Records for the exercise:
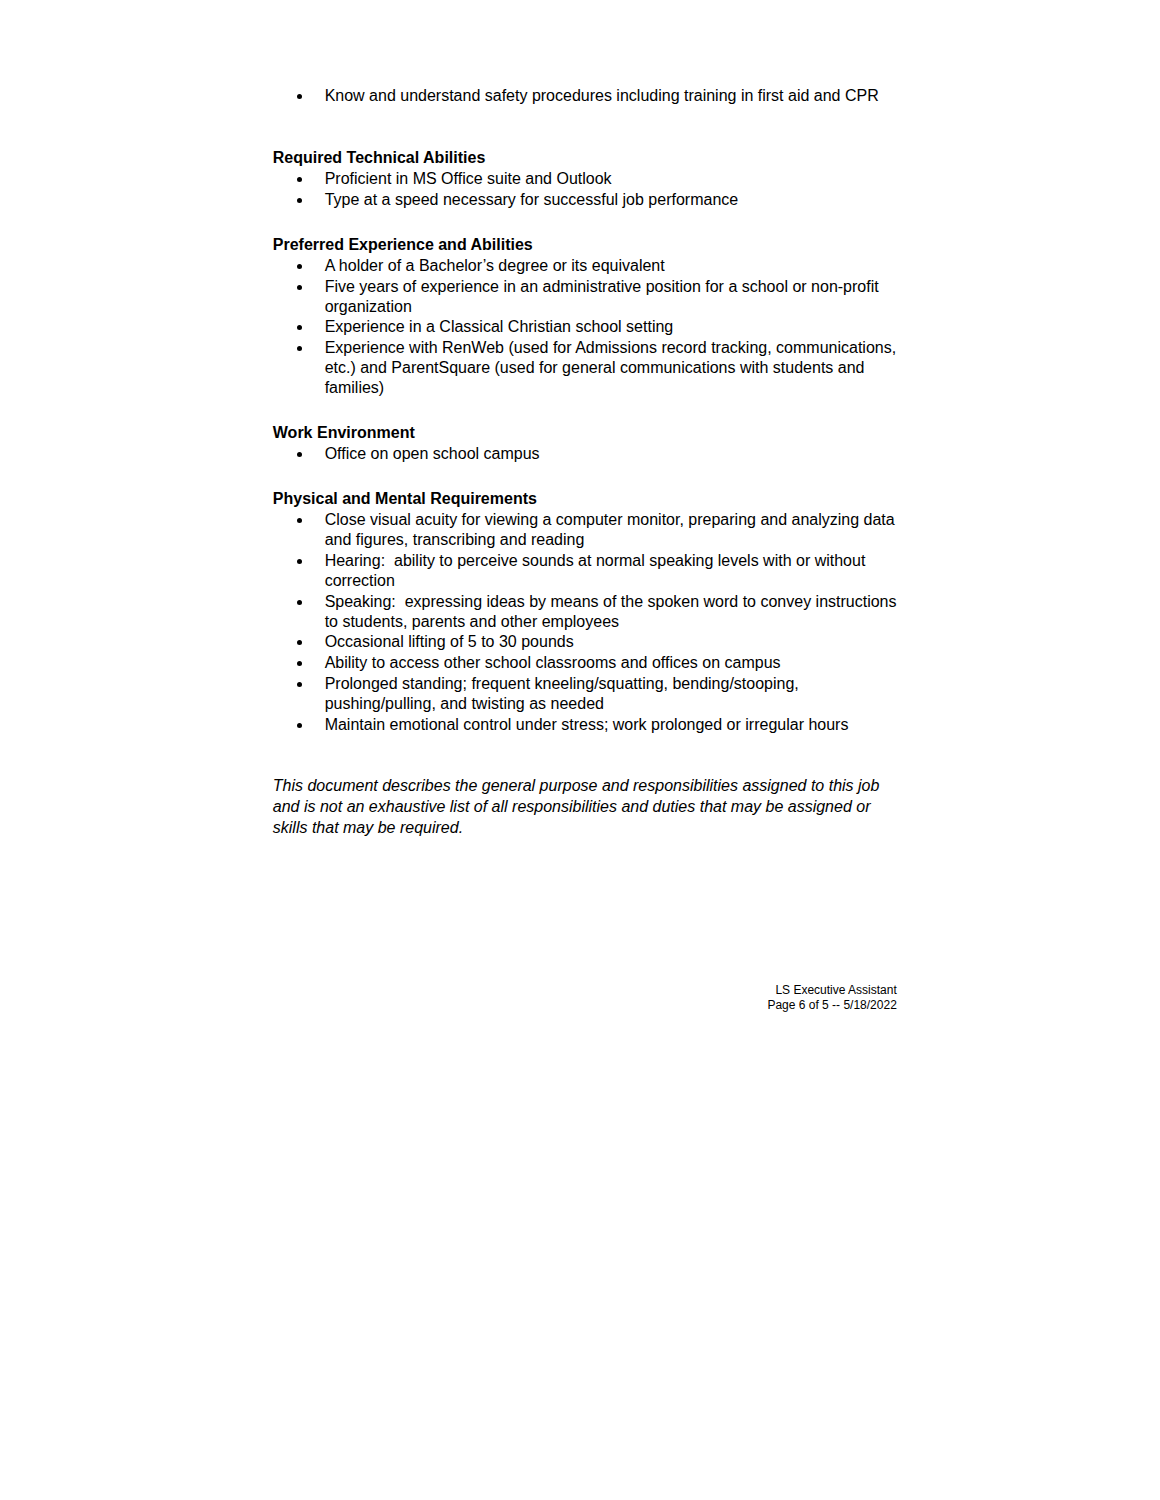Know and understand safety procedures including training in first aid and CPR
Required Technical Abilities
Proficient in MS Office suite and Outlook
Type at a speed necessary for successful job performance
Preferred Experience and Abilities
A holder of a Bachelor’s degree or its equivalent
Five years of experience in an administrative position for a school or non-profit organization
Experience in a Classical Christian school setting
Experience with RenWeb (used for Admissions record tracking, communications, etc.) and ParentSquare (used for general communications with students and families)
Work Environment
Office on open school campus
Physical and Mental Requirements
Close visual acuity for viewing a computer monitor, preparing and analyzing data and figures, transcribing and reading
Hearing: ability to perceive sounds at normal speaking levels with or without correction
Speaking: expressing ideas by means of the spoken word to convey instructions to students, parents and other employees
Occasional lifting of 5 to 30 pounds
Ability to access other school classrooms and offices on campus
Prolonged standing; frequent kneeling/squatting, bending/stooping, pushing/pulling, and twisting as needed
Maintain emotional control under stress; work prolonged or irregular hours
This document describes the general purpose and responsibilities assigned to this job and is not an exhaustive list of all responsibilities and duties that may be assigned or skills that may be required.
LS Executive Assistant
Page 6 of 5 -- 5/18/2022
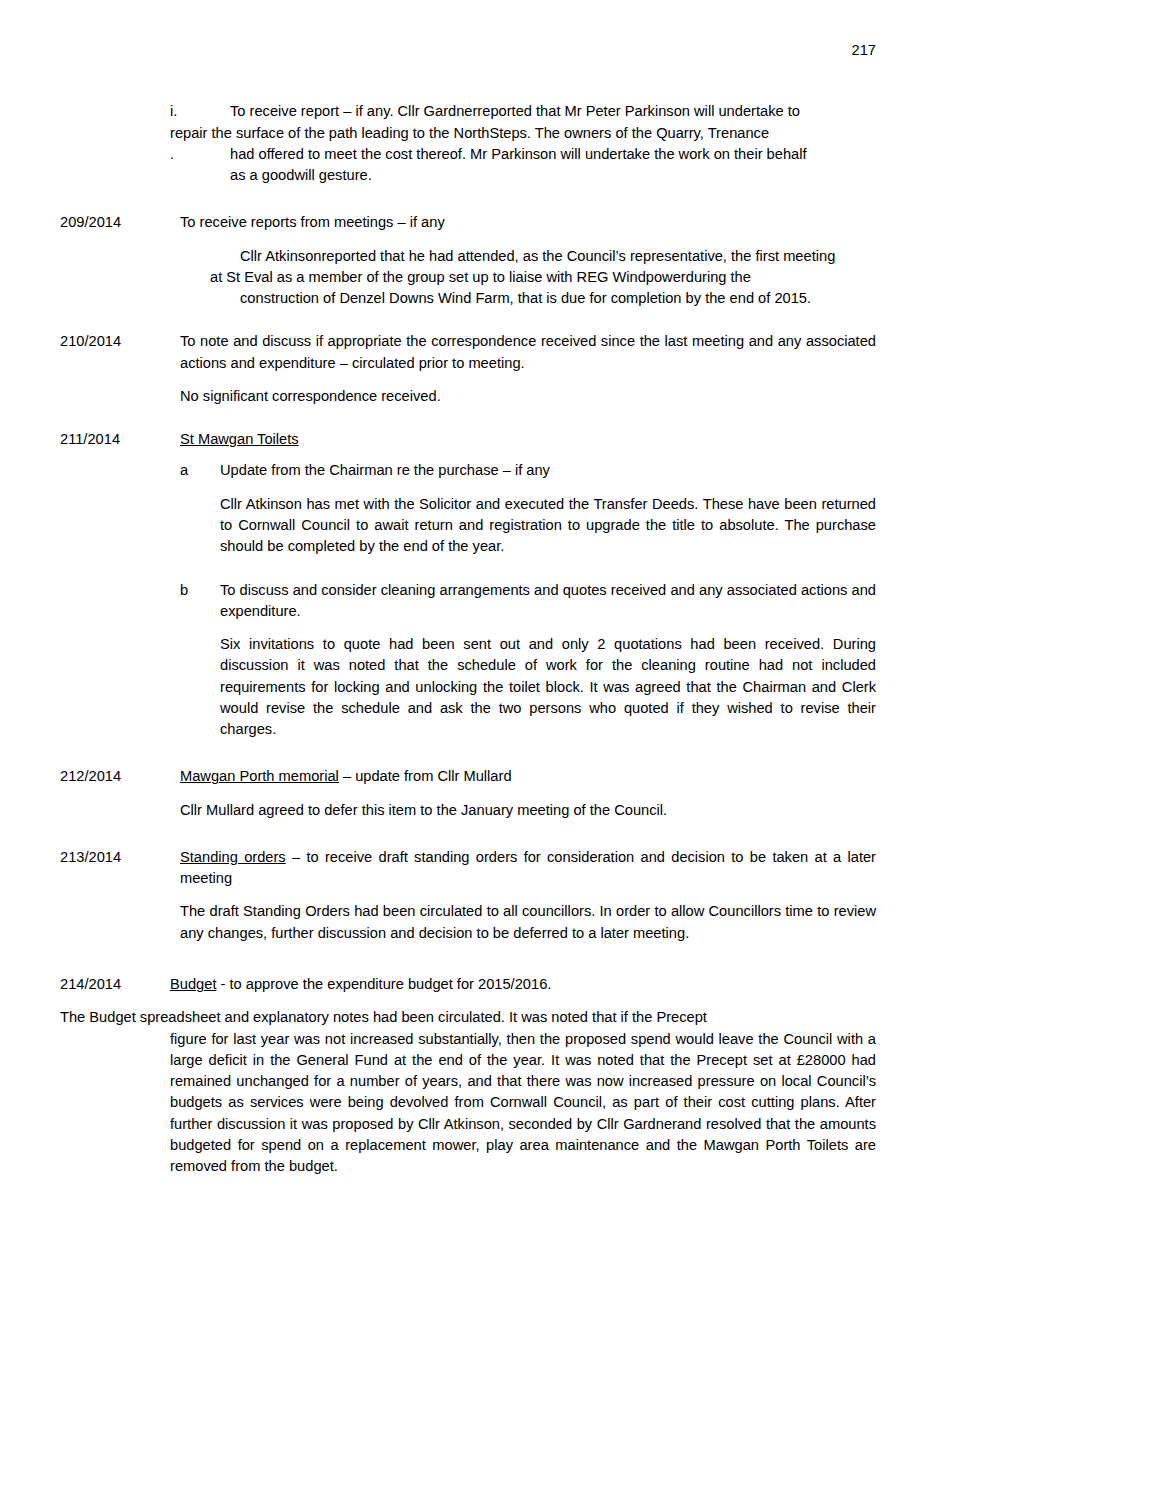217
i.
To receive report – if any. Cllr Gardnerreported that Mr Peter Parkinson will undertake to
repair the surface of the path leading to the NorthSteps. The owners of the Quarry, Trenance
.
had offered to meet the cost thereof. Mr Parkinson will undertake the work on their behalf
as a goodwill gesture.
209/2014
To receive reports from meetings – if any
Cllr Atkinsonreported that he had attended, as the Council’s representative, the first meeting
at St Eval as a member of the group set up to liaise with REG Windpowerduring the
construction of Denzel Downs Wind Farm, that is due for completion by the end of 2015.
210/2014
To note and discuss if appropriate the correspondence received since the last meeting and any associated actions and expenditure – circulated prior to meeting.
No significant correspondence received.
211/2014
St Mawgan Toilets
a
Update from the Chairman re the purchase – if any
Cllr Atkinson has met with the Solicitor and executed the Transfer Deeds. These have been returned to Cornwall Council to await return and registration to upgrade the title to absolute. The purchase should be completed by the end of the year.
b
To discuss and consider cleaning arrangements and quotes received and any associated actions and expenditure.
Six invitations to quote had been sent out and only 2 quotations had been received. During discussion it was noted that the schedule of work for the cleaning routine had not included requirements for locking and unlocking the toilet block. It was agreed that the Chairman and Clerk would revise the schedule and ask the two persons who quoted if they wished to revise their charges.
212/2014
Mawgan Porth memorial – update from Cllr Mullard
Cllr Mullard agreed to defer this item to the January meeting of the Council.
213/2014
Standing orders – to receive draft standing orders for consideration and decision to be taken at a later meeting
The draft Standing Orders had been circulated to all councillors. In order to allow Councillors time to review any changes, further discussion and decision to be deferred to a later meeting.
214/2014
Budget - to approve the expenditure budget for 2015/2016.
The Budget spreadsheet and explanatory notes had been circulated. It was noted that if the Precept
figure for last year was not increased substantially, then the proposed spend would leave the Council with a large deficit in the General Fund at the end of the year. It was noted that the Precept set at £28000 had remained unchanged for a number of years, and that there was now increased pressure on local Council’s budgets as services were being devolved from Cornwall Council, as part of their cost cutting plans. After further discussion it was proposed by Cllr Atkinson, seconded by Cllr Gardnerand resolved that the amounts budgeted for spend on a replacement mower, play area maintenance and the Mawgan Porth Toilets are removed from the budget.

Task to complete: Check each line above for the string "agreed", then copy the ones that have it.

Written reply:
Six invitations to quote had been sent out and only 2 quotations had been received. During discussion it was noted that the schedule of work for the cleaning routine had not included requirements for locking and unlocking the toilet block. It was agreed that the Chairman and Clerk would revise the schedule and ask the two persons who quoted if they wished to revise their charges.
Cllr Mullard agreed to defer this item to the January meeting of the Council.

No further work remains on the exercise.